Laboring under such a burden of historic misconception of American democratic values, and with little in their own experience to draw upon, the leaders of the new Russian democratic movement face a labor of Sisyphus. It was no easy task for the founders of American democracy to work out a rough draft of principles. The system is still creaky and cranky, as every American knows. The wheels need constant greasing, and again and again it falls short of the people’s aspirations. Winston Churchill was right to call democracy at once the worst and best of man’s experiments in government.
The American system was hammered out after an exhausting war among men deeply divided not only by varying views but by diverse, often contradictory objectives. After two centuries it is far from perfect. But it works.
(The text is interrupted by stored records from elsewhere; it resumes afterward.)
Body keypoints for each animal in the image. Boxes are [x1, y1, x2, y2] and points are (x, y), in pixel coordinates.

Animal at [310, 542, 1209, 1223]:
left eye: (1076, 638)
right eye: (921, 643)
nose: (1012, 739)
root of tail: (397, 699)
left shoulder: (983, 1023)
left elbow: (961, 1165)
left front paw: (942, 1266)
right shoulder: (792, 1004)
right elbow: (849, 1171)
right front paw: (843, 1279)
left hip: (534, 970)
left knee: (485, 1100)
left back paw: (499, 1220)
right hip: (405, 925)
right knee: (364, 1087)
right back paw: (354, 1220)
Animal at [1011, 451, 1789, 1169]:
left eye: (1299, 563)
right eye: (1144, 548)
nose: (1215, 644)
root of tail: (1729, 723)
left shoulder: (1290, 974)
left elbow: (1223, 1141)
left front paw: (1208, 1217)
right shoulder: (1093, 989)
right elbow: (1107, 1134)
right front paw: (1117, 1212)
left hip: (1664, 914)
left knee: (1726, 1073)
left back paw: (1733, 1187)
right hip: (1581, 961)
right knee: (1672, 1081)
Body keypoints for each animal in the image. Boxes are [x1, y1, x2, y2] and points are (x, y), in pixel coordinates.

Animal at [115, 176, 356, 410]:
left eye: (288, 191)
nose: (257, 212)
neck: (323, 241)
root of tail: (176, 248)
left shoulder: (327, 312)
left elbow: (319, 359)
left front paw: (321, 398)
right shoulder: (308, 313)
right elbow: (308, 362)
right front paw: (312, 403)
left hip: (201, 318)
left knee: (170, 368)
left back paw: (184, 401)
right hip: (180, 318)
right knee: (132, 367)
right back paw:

The Russians, with enormous enthusiasm and goodwill—and hope, have set themselves to try to duplicate this achievement. They have virtually no democratic principles in their historic past. The czars were as absolute in their tyranny as their Communist successors. True, there was a brief, ineffective experiment with democratic process after the Revolution of 1905, and there was a short respite in the hectic months from February to November 1917. Not much of a track record, and the experiments took place before the living memory of all but a handful of survivors. To break with traditions that ran for three hundred years under the Romanovs and nearly another seventy-five under the Communists (not to mention the pre-Romanov tyrants) would be difficult under the best of conditions. To accomplish it in a disintegrated state in which large territorial units have declared themselves independent and the whole state apparatus and economy are in ruins would seem a miracle. One can only wish the Russians well. After all, the odds against the birth of democracy in the small, distant war-torn American settlement were no less than those now facing Moscow.